__Text passage__
-------

2

Please see the code below. I know it as a fact that a non pointer receiver can accept pointer and non-pointers values but a pointer receiver can only accept a pointer value. That being said, I fail to understand how the last call works and the second-last doesn't. (Run Here)

The issue is that I am able to call a Pointer Receiver method from non pointer method. That is not explained in the other similar question. That answer explains only about the pointer calling pointer receiver method.

package main

import (
    "fmt"
)

type person struct {
    name string
}

type human interface {
    speak() string
}

func (p *person) speak() string {
    return "Speak() called by " + p.name
}

func saySomething(h human) {
    fmt.Println("area", h.speak())
}

func main() {
    p := person{"harsh"}
    //works
    saySomething(&p)

    //doesn't work
    //saySomething(p)

    //works
    p.speak()
}
1

1 Answer 1

2

The second call doesn't work because the type person doesn't implement the human interface (only *person does). The "magic" that allows you to call a method with a pointer receiver on a non-pointer value and vice versa only applies to those specific cases. When assigning a value to an interface variable or field or passing it as a parameter that expects an interface, the type of the value must implement the interface.

If you were to call p.speak(), the compiler would automatically change that to (&p).speak(). A similar conversion happens in the other direction if you have a method with a non-pointer receiver and you call it on a pointer.

-------

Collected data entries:
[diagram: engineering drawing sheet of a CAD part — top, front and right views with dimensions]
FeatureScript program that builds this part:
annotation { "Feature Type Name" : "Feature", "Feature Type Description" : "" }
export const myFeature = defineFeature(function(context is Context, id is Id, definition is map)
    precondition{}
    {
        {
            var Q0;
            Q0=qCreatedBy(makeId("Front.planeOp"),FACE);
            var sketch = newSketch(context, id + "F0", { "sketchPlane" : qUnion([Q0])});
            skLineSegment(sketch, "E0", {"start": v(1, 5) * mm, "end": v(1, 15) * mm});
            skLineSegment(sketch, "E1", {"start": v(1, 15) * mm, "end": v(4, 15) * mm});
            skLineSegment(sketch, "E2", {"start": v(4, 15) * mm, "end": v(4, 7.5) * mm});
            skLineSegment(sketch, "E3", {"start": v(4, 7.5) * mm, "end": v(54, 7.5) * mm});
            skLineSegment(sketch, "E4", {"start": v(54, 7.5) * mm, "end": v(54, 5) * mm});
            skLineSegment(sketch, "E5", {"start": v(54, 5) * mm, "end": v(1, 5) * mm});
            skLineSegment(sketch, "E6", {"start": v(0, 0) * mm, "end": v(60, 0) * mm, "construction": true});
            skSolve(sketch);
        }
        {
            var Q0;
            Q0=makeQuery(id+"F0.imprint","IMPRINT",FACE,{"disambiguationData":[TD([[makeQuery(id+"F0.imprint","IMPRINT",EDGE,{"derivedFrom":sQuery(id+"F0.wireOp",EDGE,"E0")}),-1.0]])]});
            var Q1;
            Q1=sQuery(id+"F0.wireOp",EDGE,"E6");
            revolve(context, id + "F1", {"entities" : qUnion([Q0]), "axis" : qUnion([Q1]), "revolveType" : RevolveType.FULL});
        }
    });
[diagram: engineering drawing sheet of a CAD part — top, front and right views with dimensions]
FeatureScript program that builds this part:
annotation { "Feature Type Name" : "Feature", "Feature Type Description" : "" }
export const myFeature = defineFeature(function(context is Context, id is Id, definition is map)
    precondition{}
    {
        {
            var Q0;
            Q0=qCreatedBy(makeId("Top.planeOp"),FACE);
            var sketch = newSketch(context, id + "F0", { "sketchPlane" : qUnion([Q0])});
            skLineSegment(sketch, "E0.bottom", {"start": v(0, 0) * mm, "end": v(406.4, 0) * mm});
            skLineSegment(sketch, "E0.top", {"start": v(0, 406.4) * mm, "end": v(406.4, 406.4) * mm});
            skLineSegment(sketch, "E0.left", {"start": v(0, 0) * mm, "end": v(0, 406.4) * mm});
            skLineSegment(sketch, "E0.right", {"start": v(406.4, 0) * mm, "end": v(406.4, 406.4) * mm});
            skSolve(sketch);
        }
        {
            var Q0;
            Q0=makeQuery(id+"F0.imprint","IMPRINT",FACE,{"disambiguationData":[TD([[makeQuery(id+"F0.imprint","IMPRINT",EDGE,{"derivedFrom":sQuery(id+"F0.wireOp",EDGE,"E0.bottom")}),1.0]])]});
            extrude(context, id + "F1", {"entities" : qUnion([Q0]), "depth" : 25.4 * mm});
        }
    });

-------

__Work request 1__
Decide whether each statement agrees with the Go pointer-receiver text: (a) The answer says the type person implements the human interface. (b) The answer says the compiler would change p.speak() to (&p).speak(). (c) The question says a pointer receiver can accept both pointer and non-pointer values. Give yes or no for each, with the deciding words of the text quoted exactly.
__Work request 2__
Please copy out the stretch of the Go pointer-receiver text from "Please see the" through "pointer receiver method.".

__Result 1__
(a) No: "the type person doesn't implement the human interface (only *person does)"
(b) Yes: "the compiler would automatically change that to (&p).speak()"
(c) No: "a pointer receiver can only accept a pointer value"

__Result 2__
Please see the code below. I know it as a fact that a non pointer receiver can accept pointer and non-pointers values but a pointer receiver can only accept a pointer value. That being said, I fail to understand how the last call works and the second-last doesn't. (Run Here)

The issue is that I am able to call a Pointer Receiver method from non pointer method. That is not explained in the other similar question. That answer explains only about the pointer calling pointer receiver method.